● GOAL
Continue the passage on poverty segregation and unsheltered homelessness, picking up after its final sentence.

● TEXT PASSAGE
==================================================

Null associations between poverty segregation and unsheltered homelessness deserve a nuanced interpretation. Although I do not recover a meaningful relationship between poverty segregation and unsheltered homelessness rates, I suspect that this result might be partly a consequence of measurement error. If those experiencing unsheltered homelessness prefer to render themselves invisible in order to avoid surveillance or harassment, then higher poverty segregation might provide more concealment opportunities (e.g., in abandoned buildings), including from street volunteers conducting local PIT Counts. With this in mind, the relationship between poverty segregation and unsheltered homelessness across CoCs also deserves further attention.

==================================================

● RAW RECORDS
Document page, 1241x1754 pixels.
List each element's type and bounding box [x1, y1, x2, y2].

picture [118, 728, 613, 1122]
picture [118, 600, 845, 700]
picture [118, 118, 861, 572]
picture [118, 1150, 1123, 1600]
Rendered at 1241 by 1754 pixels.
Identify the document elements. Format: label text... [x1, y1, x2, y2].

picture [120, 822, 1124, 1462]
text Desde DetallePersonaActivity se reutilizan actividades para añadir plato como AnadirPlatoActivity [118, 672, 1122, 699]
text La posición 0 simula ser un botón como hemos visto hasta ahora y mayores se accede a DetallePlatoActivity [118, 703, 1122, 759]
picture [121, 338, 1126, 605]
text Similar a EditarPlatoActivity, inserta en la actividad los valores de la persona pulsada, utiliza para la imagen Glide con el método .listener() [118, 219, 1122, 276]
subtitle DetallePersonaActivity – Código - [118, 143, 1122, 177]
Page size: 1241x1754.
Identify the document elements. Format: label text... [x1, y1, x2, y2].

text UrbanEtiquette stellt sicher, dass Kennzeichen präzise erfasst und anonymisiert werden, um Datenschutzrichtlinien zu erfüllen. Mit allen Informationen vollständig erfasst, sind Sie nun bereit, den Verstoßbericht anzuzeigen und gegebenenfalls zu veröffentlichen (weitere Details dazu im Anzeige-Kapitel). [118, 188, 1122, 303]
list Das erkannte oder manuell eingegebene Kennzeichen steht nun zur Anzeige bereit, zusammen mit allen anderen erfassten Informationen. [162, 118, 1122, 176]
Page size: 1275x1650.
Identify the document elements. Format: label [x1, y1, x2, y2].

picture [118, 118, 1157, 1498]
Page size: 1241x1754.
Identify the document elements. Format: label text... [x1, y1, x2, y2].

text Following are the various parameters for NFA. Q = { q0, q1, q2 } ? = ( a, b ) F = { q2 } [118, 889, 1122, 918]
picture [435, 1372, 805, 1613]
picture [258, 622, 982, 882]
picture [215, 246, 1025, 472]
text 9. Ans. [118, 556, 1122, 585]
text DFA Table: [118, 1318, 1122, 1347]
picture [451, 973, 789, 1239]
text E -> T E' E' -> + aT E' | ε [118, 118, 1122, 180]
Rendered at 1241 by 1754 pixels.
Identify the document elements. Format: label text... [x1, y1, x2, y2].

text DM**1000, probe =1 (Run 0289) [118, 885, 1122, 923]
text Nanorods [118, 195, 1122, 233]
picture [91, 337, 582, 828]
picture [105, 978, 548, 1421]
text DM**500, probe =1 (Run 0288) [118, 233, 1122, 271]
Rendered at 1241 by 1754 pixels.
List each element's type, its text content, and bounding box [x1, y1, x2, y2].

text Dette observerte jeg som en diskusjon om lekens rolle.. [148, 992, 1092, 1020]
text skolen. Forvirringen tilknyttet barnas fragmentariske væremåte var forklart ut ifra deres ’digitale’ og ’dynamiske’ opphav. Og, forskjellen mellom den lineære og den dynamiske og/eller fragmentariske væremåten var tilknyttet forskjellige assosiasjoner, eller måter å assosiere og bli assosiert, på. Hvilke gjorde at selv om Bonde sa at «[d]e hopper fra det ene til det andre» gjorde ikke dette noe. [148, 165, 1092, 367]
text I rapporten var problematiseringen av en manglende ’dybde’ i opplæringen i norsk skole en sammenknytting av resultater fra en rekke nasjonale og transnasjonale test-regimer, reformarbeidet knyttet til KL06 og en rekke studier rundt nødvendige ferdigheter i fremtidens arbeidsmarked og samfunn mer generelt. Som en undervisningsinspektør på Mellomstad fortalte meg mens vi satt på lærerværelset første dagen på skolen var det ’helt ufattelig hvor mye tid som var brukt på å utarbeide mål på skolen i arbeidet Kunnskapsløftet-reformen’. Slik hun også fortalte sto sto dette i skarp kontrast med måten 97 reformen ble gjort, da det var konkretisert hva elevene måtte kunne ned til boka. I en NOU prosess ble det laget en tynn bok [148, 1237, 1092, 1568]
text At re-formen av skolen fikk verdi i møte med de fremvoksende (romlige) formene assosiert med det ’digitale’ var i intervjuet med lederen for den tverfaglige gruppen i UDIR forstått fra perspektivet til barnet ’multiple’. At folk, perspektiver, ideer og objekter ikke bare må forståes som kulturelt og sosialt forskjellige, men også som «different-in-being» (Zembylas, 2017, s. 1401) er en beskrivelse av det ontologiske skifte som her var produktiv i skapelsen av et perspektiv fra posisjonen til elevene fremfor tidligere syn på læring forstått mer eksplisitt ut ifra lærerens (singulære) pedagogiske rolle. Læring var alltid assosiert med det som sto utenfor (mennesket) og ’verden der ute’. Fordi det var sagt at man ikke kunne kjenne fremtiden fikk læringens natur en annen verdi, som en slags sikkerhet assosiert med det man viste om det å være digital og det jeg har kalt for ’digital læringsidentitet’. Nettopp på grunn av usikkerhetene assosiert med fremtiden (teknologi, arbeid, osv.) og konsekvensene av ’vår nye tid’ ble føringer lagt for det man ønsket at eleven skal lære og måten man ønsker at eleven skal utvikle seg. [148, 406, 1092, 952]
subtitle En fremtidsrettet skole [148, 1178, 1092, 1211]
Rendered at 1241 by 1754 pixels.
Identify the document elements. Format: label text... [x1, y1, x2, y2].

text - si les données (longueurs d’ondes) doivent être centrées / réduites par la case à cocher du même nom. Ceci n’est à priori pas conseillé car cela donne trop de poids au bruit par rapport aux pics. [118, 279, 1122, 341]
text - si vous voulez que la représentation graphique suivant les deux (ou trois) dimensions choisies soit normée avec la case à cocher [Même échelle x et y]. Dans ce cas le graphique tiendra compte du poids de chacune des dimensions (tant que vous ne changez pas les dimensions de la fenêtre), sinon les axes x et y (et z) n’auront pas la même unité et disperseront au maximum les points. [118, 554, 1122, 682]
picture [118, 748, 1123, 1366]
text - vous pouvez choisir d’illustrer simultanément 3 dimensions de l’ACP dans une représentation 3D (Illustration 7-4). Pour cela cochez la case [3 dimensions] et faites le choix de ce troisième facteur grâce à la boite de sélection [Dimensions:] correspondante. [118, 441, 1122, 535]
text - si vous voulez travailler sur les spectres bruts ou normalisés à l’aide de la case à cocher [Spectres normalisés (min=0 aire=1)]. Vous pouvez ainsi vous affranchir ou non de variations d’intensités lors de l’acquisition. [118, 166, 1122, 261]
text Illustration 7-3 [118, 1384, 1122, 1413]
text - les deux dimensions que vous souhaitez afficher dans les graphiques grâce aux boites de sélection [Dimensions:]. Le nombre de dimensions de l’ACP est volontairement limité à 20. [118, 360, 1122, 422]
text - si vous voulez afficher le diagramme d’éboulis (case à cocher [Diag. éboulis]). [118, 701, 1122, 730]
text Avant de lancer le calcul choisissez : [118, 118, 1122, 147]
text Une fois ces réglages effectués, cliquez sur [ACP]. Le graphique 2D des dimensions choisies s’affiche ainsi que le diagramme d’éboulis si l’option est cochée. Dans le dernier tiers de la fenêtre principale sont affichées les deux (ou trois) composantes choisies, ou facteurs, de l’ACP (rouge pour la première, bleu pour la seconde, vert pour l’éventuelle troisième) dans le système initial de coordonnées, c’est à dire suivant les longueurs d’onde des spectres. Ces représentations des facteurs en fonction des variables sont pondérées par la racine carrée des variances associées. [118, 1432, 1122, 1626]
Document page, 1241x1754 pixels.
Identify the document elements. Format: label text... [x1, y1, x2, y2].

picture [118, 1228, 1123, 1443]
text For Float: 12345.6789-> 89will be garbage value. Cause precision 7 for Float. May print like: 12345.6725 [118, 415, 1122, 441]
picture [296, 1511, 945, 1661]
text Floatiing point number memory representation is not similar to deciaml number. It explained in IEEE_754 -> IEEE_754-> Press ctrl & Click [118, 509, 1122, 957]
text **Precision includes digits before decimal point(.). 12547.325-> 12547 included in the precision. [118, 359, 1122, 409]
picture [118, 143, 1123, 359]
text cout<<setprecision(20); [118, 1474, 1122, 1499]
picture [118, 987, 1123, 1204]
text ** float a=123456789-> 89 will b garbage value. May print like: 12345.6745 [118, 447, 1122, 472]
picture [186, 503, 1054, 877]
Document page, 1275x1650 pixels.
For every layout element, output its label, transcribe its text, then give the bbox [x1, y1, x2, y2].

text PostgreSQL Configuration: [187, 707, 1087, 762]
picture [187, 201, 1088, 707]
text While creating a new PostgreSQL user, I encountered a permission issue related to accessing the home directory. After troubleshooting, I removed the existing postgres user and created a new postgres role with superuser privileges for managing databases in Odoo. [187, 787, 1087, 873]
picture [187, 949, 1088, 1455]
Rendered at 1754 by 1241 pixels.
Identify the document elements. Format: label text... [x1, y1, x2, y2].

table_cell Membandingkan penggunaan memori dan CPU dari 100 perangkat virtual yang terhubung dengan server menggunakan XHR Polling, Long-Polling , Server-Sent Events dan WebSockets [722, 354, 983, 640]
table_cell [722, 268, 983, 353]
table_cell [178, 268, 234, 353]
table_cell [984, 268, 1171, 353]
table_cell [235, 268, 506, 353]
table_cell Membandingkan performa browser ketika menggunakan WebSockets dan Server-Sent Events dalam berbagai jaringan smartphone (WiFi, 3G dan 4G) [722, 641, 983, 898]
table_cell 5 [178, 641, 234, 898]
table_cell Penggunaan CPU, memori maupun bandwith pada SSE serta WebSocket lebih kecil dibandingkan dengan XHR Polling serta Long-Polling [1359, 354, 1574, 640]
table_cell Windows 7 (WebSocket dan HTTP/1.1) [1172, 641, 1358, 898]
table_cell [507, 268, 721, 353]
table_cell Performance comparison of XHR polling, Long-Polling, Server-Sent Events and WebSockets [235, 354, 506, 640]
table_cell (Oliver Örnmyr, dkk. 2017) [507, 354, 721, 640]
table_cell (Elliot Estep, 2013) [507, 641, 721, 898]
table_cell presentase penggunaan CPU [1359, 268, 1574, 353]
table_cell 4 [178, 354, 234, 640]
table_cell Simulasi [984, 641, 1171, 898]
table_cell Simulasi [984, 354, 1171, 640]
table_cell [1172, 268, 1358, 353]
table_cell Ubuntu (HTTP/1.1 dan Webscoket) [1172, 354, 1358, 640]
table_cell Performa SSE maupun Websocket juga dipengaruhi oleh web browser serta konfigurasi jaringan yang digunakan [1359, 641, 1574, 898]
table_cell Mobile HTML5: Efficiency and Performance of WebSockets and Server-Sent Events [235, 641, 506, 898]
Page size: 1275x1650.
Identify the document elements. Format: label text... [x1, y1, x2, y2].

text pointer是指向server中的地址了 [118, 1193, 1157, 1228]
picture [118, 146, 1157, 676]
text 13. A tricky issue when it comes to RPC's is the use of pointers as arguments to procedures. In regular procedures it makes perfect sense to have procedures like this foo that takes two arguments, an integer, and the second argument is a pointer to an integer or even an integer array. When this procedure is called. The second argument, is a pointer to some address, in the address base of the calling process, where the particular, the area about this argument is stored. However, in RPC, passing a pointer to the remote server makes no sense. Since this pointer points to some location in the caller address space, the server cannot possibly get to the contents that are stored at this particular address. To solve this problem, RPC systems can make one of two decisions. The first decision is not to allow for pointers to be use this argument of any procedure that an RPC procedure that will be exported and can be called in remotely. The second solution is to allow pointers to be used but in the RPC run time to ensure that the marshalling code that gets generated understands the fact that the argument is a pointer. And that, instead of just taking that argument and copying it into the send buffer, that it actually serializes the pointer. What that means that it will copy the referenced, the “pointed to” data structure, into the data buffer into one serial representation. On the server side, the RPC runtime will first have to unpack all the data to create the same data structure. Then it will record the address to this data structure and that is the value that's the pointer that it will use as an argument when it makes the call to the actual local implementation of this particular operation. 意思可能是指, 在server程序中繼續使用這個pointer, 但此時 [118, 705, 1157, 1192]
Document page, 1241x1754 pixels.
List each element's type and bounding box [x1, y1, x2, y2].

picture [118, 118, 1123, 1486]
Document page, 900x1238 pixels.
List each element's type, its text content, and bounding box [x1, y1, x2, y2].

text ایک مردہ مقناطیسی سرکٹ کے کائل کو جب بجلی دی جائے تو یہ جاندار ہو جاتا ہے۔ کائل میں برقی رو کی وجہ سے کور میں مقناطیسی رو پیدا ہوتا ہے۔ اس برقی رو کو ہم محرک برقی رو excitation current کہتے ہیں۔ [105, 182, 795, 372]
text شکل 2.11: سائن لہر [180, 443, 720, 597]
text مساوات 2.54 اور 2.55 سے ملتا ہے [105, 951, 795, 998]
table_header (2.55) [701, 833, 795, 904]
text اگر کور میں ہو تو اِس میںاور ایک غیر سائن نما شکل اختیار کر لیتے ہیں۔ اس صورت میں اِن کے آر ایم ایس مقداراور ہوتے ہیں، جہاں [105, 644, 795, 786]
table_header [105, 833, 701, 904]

==================================================

● TASK RESPONSE
Limitations to this analysis are considerable and include its cross-sectional design and issues associated with sample selection and variable operationalization. 20 Generalizing results of this research should be done carefully. Although I find a statistically meaningful relationship between poverty segregation and homelessness rates for those CoCs administering services in predominately urban and suburban areas, these units do not represent all American cities and suburbs. 21 Although this analysis was carefully designed, results should be retested regularly, especially as higher quality data become available.
I conclude by directly returning to the core concerns of this study. I add to the existing literature by providing evidence of a positive association between poverty segregation and homelessness across CoCs that is partly, but not completely, attributable to the former’s relationship with the local prevalence of economic disadvantage. Furthermore, the relationship between poverty segregation and homelessness is robust to a full set of established CoC-level drivers of homelessness, which, along with state-level random effects, explain nearly 60 percent of the variation in homelessness rates across CoCs. Although poverty segregation is a spatial manifestation of the stratified economic order, findings support the idea that it carries its own social inertia that meaningfully drives homelessness.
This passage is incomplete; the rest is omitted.